→ **EXERCISE INSTRUCTIONS**
Every line with the word "form" in it should be extracted from the data that follows.

→ **DATA TO PROCESS**
= Beginning of Section =

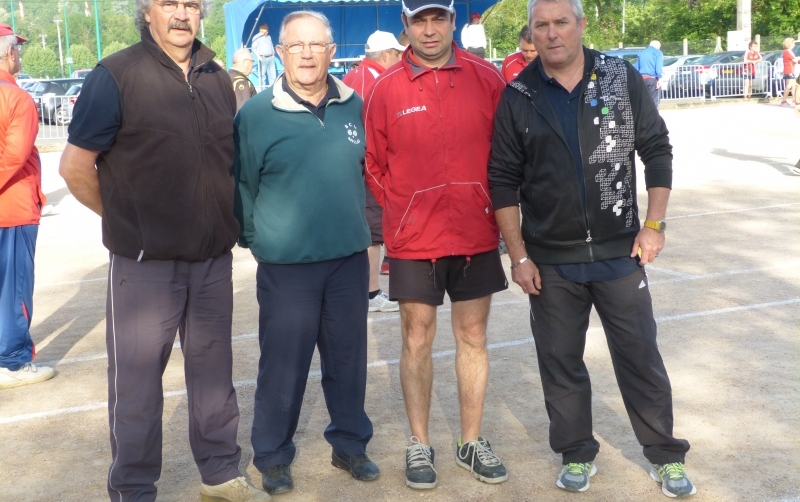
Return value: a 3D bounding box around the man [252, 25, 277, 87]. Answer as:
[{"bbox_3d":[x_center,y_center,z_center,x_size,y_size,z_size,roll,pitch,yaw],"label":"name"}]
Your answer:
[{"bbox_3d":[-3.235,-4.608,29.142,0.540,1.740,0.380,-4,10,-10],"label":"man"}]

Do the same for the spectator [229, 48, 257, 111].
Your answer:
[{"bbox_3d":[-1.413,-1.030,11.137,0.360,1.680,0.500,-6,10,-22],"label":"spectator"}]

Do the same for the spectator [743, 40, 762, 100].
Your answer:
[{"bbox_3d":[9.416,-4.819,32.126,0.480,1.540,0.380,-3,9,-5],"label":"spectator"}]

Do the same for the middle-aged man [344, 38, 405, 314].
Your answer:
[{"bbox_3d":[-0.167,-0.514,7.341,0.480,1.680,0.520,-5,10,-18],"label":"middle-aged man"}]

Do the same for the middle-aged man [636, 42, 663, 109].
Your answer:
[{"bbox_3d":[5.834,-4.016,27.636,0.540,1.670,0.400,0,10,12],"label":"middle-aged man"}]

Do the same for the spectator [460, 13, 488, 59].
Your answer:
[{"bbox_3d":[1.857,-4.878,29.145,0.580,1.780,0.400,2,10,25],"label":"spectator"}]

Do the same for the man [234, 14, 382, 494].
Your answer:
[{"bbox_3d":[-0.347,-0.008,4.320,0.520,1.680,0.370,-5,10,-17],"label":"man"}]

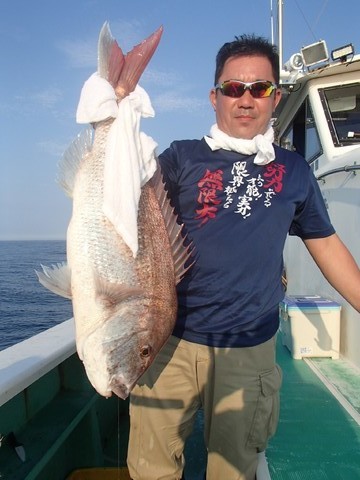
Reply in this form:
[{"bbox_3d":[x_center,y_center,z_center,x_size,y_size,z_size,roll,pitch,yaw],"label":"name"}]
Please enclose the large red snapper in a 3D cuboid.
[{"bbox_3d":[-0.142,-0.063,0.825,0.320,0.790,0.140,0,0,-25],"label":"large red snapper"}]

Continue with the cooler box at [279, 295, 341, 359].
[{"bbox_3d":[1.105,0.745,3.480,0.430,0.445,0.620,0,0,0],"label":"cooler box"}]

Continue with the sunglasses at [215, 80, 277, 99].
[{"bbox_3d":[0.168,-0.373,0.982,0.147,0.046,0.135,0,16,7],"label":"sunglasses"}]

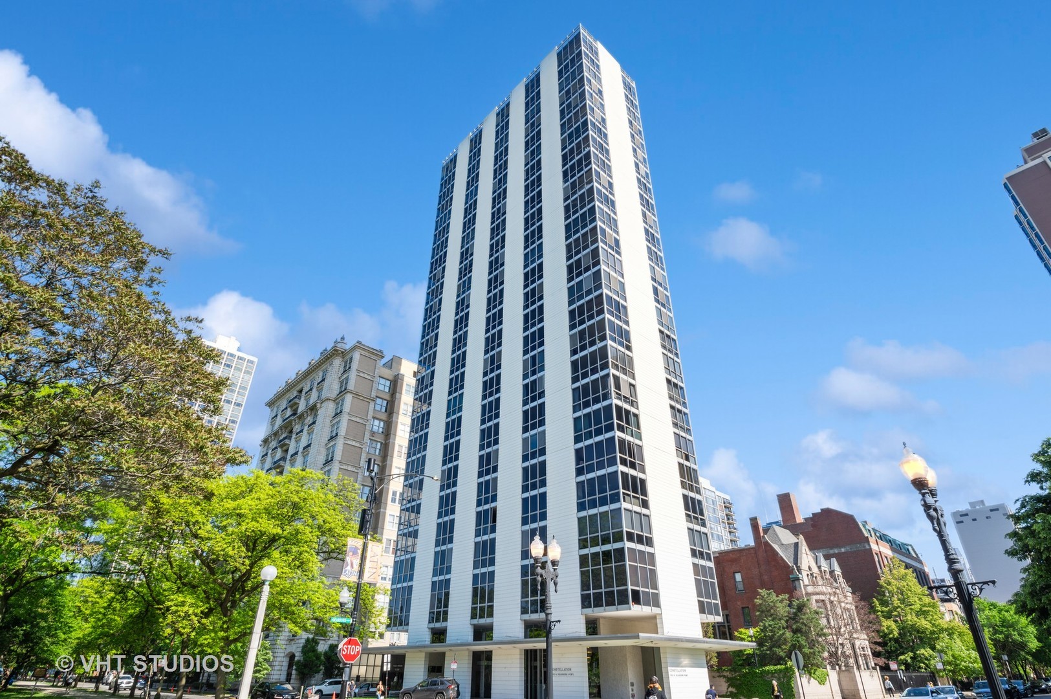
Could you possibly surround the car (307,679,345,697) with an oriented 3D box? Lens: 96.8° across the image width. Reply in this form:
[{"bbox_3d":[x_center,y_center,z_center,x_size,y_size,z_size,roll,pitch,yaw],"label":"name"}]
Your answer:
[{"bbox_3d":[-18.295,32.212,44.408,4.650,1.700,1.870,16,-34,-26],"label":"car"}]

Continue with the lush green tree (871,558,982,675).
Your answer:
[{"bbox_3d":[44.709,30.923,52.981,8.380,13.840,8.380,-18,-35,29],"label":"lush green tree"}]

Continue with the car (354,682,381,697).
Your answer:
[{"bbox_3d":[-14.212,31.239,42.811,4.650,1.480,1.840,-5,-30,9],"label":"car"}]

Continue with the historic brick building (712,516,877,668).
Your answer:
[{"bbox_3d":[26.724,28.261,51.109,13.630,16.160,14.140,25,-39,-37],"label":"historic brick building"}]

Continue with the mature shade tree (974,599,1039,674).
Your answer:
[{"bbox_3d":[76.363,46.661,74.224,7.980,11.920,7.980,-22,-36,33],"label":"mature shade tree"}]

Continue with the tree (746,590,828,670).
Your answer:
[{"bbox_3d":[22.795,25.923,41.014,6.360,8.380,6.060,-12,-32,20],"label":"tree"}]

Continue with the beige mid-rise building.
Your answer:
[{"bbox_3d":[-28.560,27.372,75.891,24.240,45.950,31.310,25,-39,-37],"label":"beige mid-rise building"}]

= End of Section =

→ **SOLUTION TO THE PROBLEM**
Reply in this form:
Could you possibly surround the car (307,679,345,697) with an oriented 3D box? Lens: 96.8° across the image width. Reply in this form:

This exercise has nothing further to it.